WHAT IS REQUIRED: Among the entries below, find the lines holding "when" and copy them.

MATERIAL FOR THE TASK:

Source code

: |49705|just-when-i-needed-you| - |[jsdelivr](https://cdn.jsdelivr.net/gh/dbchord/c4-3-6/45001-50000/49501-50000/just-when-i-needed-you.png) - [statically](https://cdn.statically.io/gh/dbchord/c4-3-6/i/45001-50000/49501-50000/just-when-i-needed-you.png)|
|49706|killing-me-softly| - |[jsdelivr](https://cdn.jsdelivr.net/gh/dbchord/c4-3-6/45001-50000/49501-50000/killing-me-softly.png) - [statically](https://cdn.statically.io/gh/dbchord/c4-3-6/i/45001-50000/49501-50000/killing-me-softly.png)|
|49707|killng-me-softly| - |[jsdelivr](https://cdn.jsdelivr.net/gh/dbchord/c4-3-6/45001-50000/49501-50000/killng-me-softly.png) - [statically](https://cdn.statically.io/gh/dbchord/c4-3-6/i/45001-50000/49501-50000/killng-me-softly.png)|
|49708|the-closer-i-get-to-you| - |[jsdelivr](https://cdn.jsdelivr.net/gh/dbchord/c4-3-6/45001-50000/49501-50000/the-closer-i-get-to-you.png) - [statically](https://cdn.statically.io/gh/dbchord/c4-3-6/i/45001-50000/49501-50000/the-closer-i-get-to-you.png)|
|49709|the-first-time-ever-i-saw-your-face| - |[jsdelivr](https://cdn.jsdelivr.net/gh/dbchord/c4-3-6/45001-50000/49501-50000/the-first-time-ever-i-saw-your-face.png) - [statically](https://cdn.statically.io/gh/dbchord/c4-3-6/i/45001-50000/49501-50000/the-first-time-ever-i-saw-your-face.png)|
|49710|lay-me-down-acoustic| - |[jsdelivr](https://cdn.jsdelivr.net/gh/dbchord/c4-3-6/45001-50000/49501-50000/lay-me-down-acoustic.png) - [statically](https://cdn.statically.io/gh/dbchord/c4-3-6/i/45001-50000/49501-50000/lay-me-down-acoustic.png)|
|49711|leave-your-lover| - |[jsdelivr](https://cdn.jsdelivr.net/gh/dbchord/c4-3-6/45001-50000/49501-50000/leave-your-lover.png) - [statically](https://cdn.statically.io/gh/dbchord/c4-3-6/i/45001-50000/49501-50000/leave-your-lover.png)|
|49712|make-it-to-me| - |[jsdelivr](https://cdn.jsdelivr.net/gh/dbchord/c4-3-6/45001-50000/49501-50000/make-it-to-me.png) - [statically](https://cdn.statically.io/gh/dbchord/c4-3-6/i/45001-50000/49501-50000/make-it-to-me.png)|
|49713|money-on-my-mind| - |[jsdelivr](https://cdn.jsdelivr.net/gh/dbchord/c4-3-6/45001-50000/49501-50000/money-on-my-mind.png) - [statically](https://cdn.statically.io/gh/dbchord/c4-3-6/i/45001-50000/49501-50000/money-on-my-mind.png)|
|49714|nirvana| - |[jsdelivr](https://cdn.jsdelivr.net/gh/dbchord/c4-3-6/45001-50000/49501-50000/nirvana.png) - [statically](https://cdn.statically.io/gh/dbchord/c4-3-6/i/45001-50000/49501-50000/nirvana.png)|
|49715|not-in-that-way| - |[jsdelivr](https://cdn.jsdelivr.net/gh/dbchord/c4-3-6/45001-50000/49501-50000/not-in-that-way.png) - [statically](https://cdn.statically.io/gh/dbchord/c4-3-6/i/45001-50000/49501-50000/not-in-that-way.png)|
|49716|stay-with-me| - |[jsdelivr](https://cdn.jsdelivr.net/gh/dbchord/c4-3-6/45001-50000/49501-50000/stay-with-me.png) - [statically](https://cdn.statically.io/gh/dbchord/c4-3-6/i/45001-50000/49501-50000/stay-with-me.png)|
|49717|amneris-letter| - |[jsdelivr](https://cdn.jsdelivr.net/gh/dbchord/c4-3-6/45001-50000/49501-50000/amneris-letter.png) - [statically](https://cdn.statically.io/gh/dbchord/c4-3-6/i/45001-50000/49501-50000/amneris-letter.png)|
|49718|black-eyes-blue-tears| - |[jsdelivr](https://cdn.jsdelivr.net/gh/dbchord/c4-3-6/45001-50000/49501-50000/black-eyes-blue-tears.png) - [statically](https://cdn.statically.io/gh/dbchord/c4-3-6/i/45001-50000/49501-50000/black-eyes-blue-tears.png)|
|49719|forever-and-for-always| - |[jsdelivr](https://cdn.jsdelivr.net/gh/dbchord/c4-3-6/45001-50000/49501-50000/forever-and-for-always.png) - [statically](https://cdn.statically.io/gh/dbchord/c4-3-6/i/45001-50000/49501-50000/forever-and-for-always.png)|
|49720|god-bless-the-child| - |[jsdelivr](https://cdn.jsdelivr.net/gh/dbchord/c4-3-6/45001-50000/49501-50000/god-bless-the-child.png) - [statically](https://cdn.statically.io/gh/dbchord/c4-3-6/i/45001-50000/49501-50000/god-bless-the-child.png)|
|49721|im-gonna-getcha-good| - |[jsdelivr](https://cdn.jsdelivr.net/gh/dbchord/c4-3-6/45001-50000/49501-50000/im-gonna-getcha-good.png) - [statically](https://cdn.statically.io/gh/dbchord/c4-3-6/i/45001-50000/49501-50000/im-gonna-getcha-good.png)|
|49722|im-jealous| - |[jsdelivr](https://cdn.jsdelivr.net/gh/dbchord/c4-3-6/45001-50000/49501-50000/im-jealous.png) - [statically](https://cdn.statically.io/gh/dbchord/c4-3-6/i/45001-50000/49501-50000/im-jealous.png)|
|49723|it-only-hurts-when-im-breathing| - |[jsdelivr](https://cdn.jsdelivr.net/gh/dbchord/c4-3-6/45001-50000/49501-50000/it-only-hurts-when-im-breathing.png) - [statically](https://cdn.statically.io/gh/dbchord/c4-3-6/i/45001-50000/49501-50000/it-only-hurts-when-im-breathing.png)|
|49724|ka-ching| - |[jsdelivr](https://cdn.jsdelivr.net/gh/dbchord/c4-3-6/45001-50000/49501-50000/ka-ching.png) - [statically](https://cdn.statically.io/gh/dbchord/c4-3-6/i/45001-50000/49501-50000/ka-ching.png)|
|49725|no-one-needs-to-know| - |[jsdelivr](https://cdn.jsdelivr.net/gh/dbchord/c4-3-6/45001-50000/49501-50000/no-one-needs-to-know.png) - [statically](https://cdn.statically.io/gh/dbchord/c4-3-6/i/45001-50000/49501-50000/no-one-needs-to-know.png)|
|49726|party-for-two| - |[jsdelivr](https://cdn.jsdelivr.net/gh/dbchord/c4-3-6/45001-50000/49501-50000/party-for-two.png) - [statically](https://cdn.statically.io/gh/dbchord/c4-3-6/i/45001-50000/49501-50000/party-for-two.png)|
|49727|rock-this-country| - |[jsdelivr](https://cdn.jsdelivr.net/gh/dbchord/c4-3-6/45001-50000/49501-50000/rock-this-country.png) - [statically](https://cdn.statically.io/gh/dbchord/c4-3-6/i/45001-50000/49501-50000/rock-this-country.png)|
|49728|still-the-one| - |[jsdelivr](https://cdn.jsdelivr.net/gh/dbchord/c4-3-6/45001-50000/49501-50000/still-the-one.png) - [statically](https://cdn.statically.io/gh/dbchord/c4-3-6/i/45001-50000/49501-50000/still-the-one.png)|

FINISHED EXERCISE:
: |49705|just-when-i-needed-you| - |[jsdelivr](https://cdn.jsdelivr.net/gh/dbchord/c4-3-6/45001-50000/49501-50000/just-when-i-needed-you.png) - [statically](https://cdn.statically.io/gh/dbchord/c4-3-6/i/45001-50000/49501-50000/just-when-i-needed-you.png)|
|49723|it-only-hurts-when-im-breathing| - |[jsdelivr](https://cdn.jsdelivr.net/gh/dbchord/c4-3-6/45001-50000/49501-50000/it-only-hurts-when-im-breathing.png) - [statically](https://cdn.statically.io/gh/dbchord/c4-3-6/i/45001-50000/49501-50000/it-only-hurts-when-im-breathing.png)|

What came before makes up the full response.